- Provided records:
****************************************

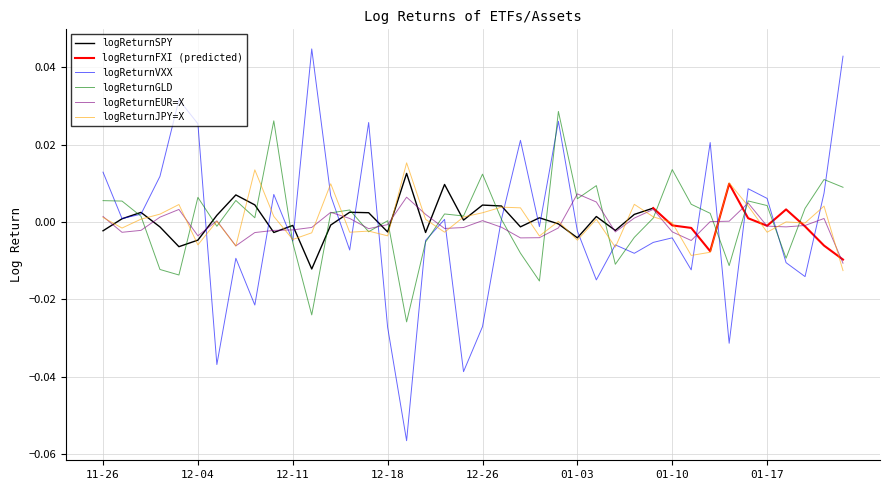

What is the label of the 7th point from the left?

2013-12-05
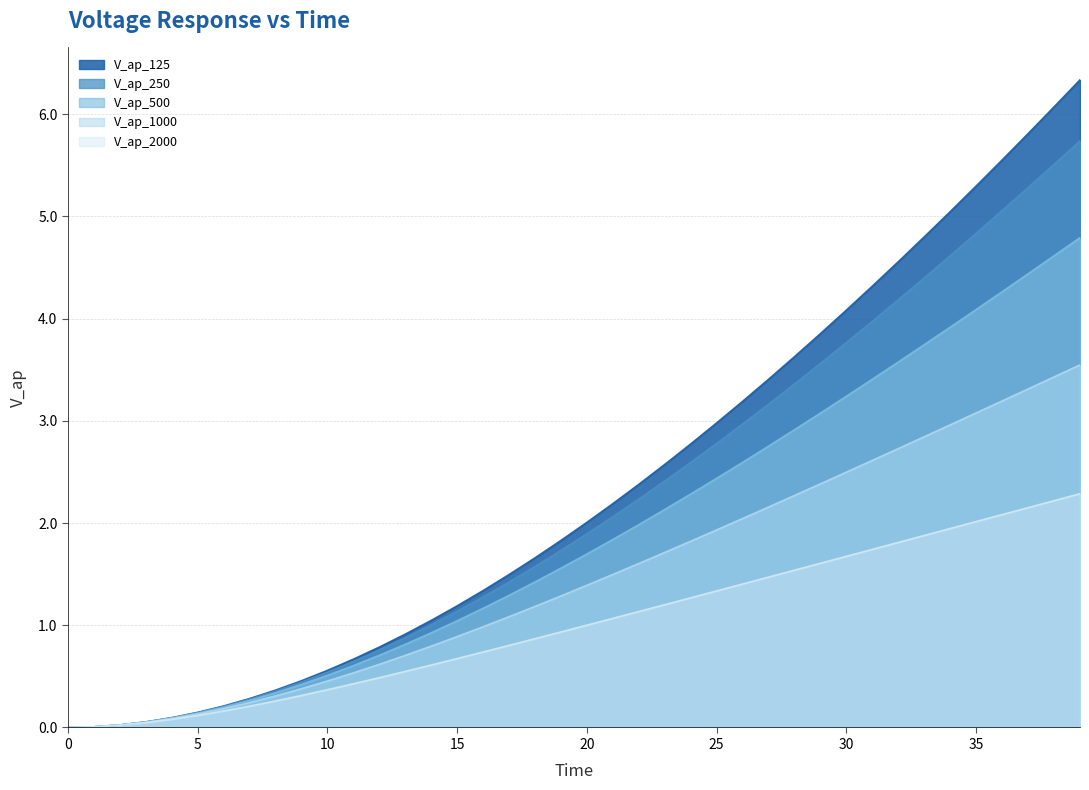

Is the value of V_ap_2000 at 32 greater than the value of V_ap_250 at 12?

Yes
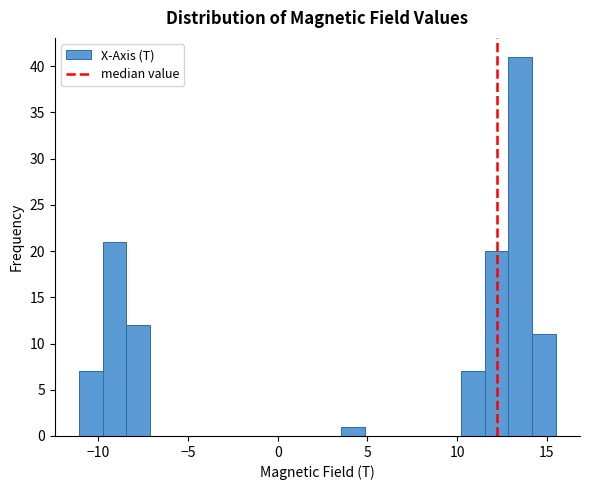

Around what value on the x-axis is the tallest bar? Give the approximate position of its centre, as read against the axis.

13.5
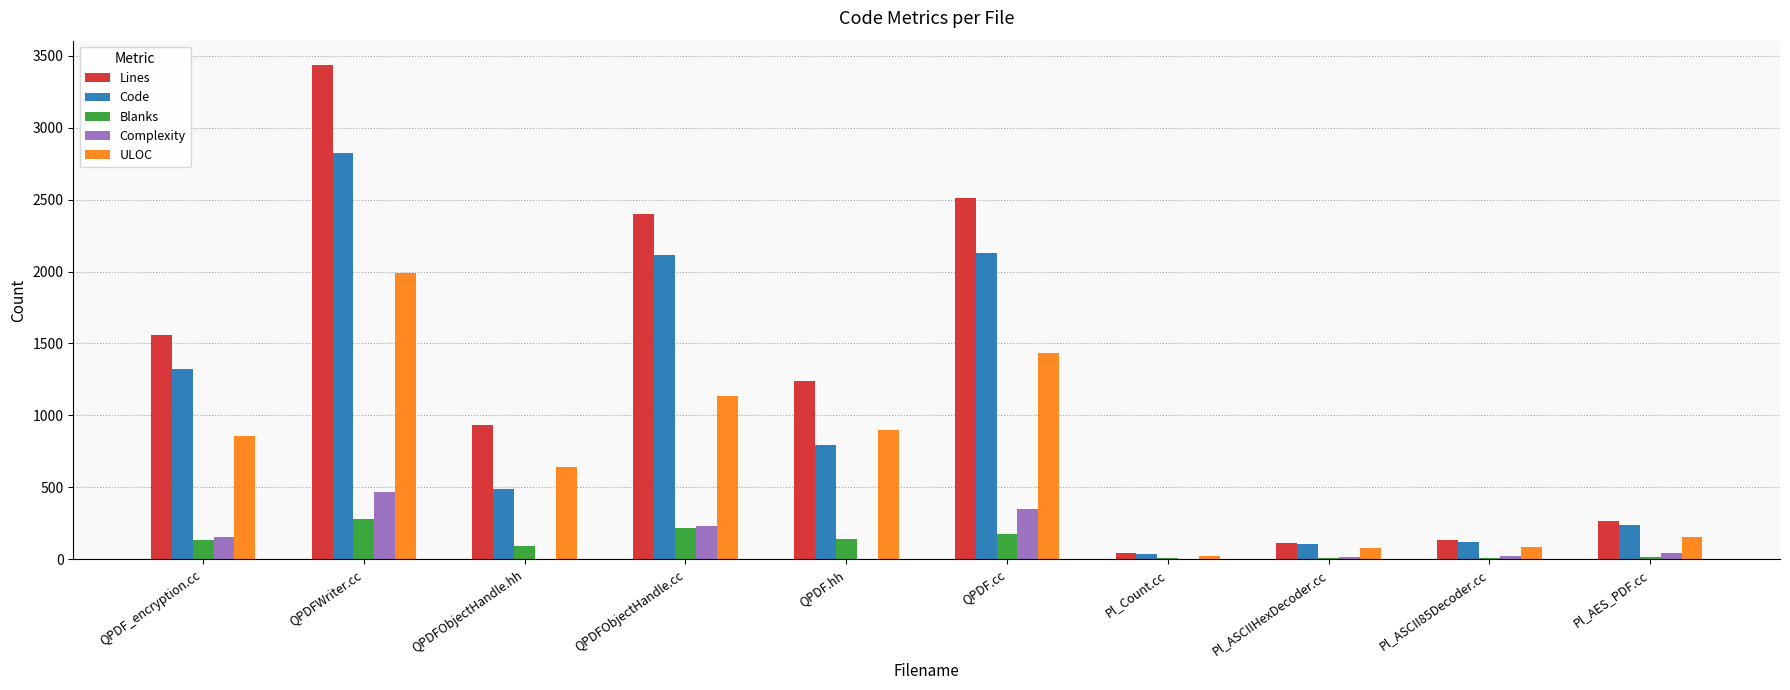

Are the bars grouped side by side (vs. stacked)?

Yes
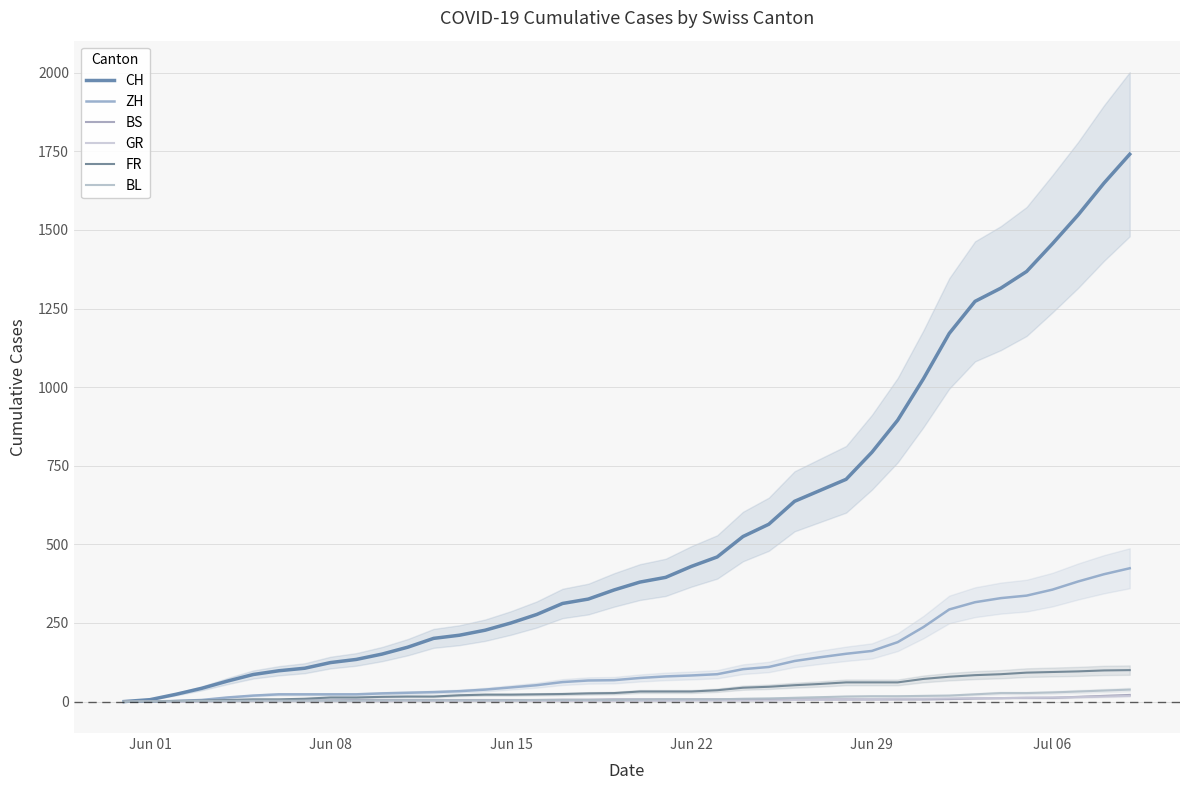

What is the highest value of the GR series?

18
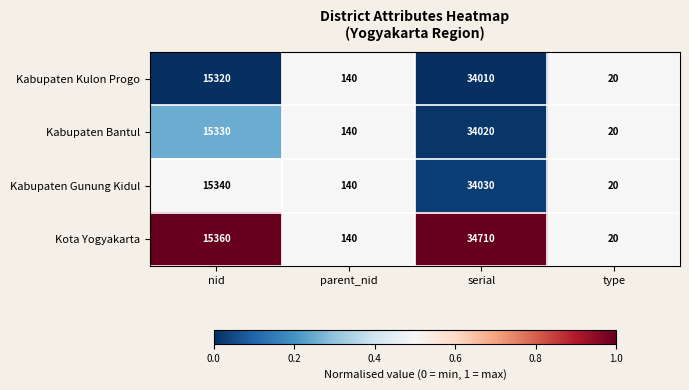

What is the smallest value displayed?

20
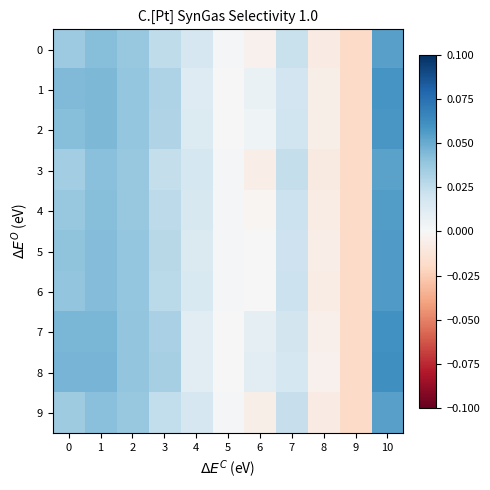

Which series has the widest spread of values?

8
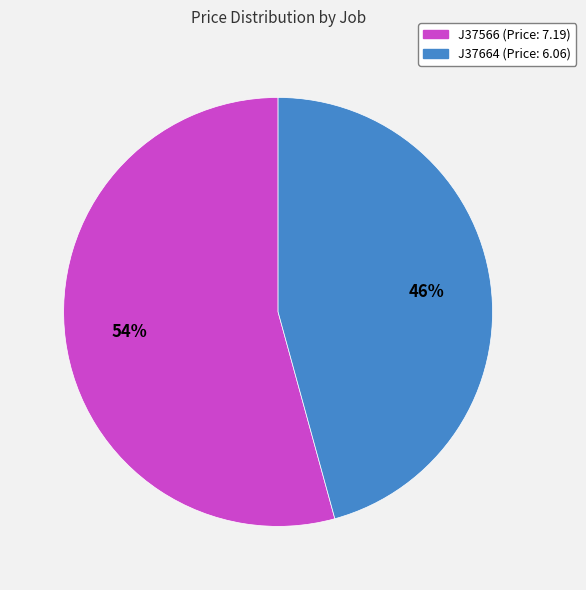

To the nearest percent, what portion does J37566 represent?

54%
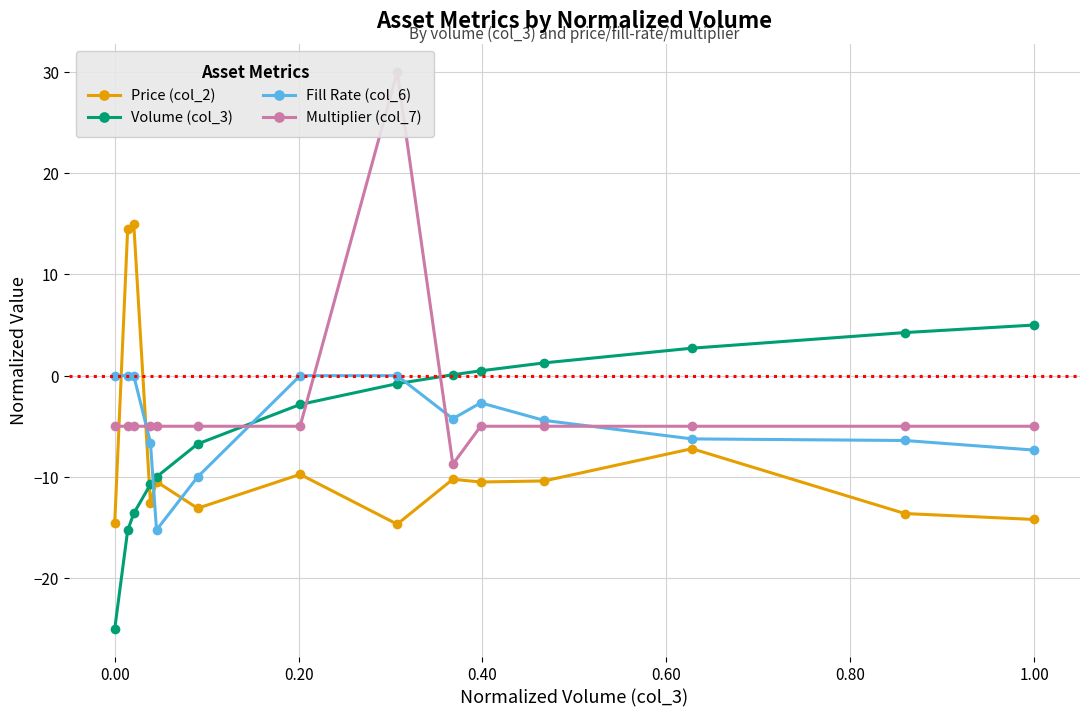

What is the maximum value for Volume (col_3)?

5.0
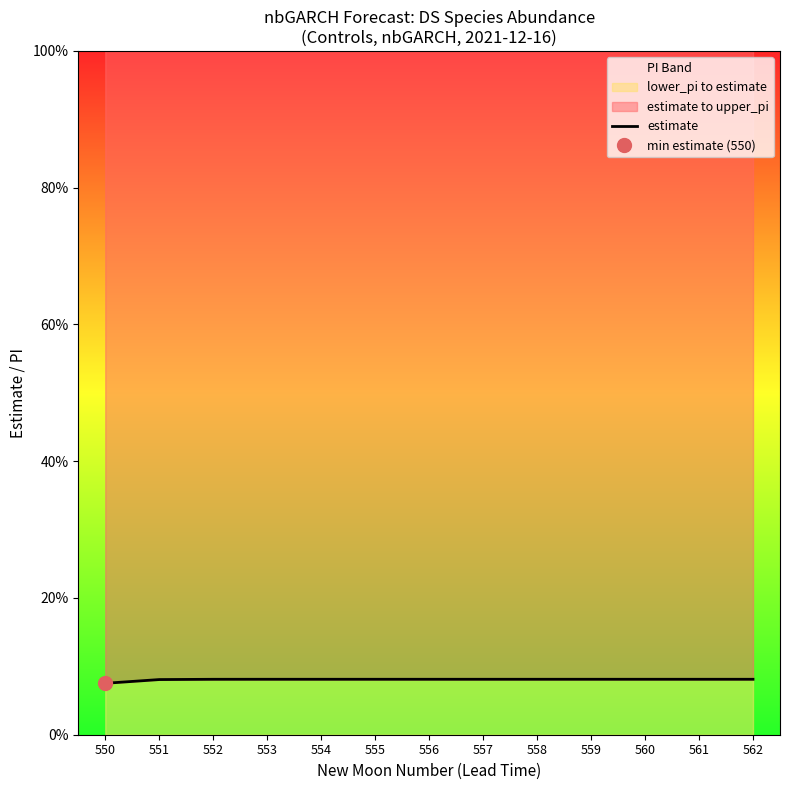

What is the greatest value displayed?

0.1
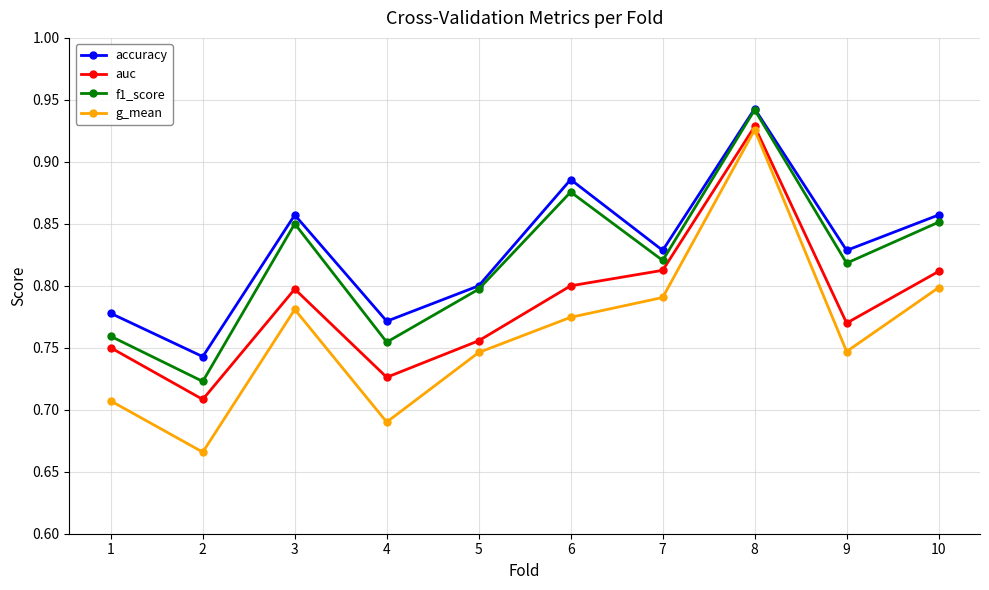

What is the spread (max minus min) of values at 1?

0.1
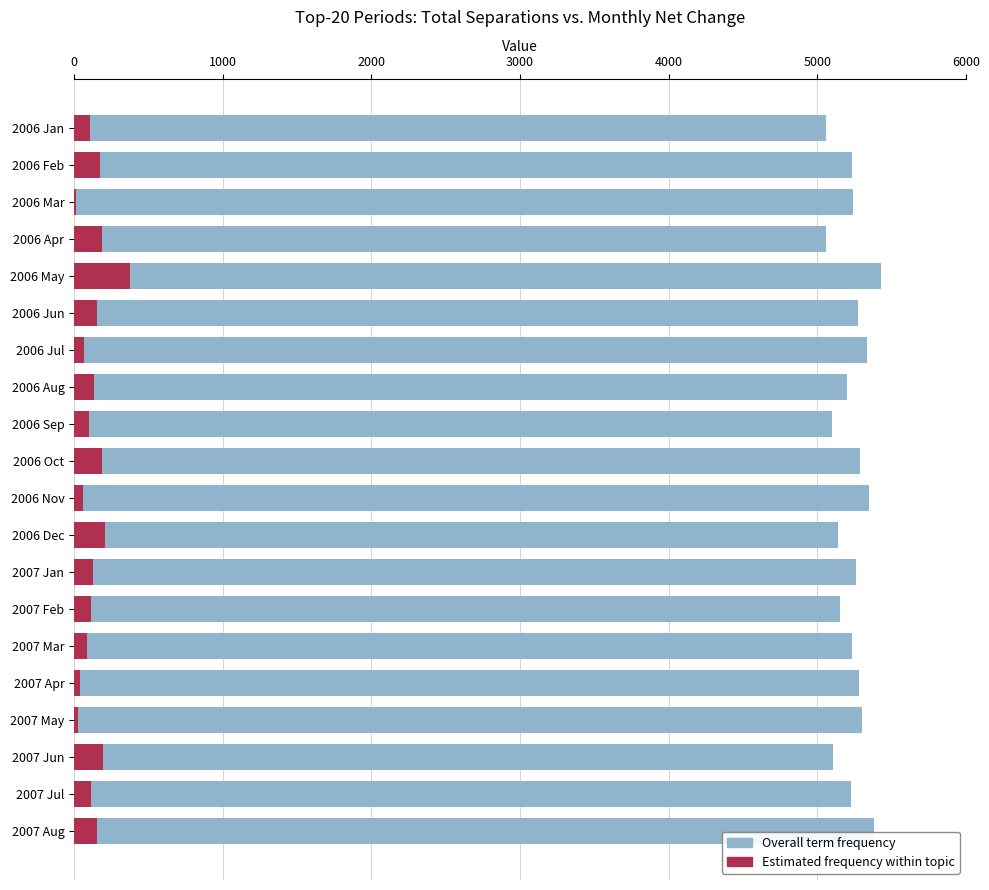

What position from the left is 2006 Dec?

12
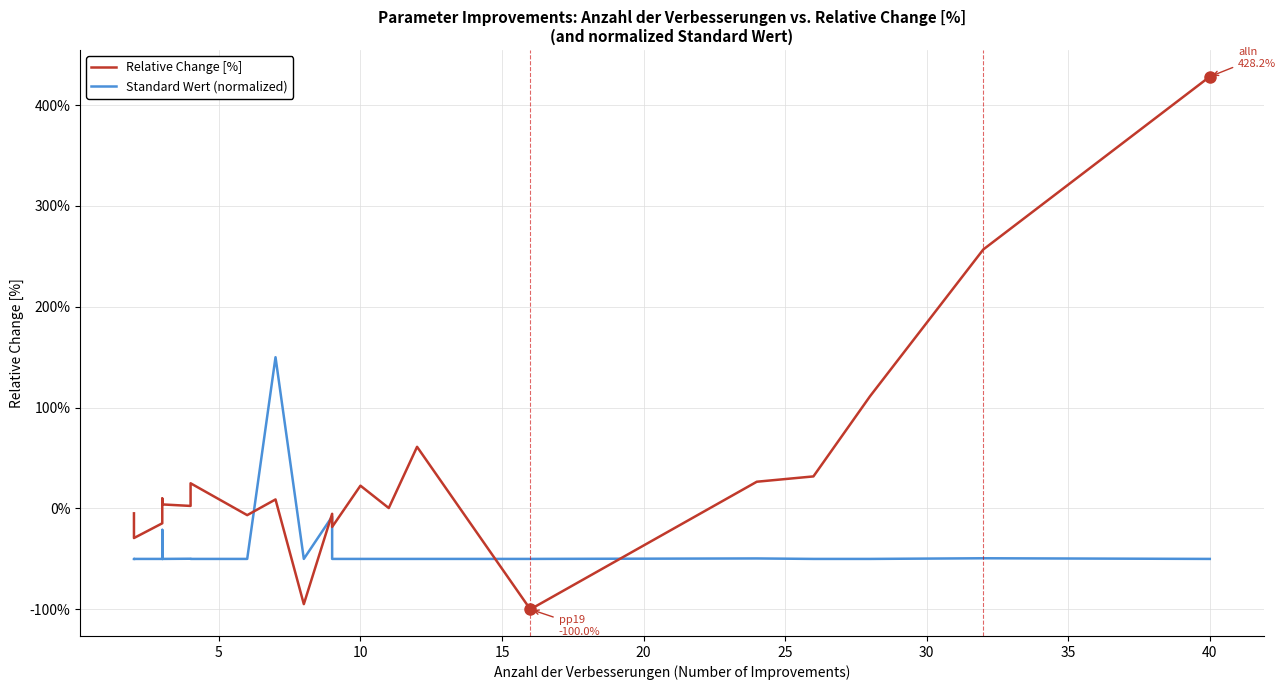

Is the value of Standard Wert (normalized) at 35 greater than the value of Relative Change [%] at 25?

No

****************************************

- Task directions: From the listing above, copy each line that contains the word "greater".

- Response to this task:
Is the value of V_ap_2000 at 32 greater than the value of V_ap_250 at 12?
Is the value of Standard Wert (normalized) at 35 greater than the value of Relative Change [%] at 25?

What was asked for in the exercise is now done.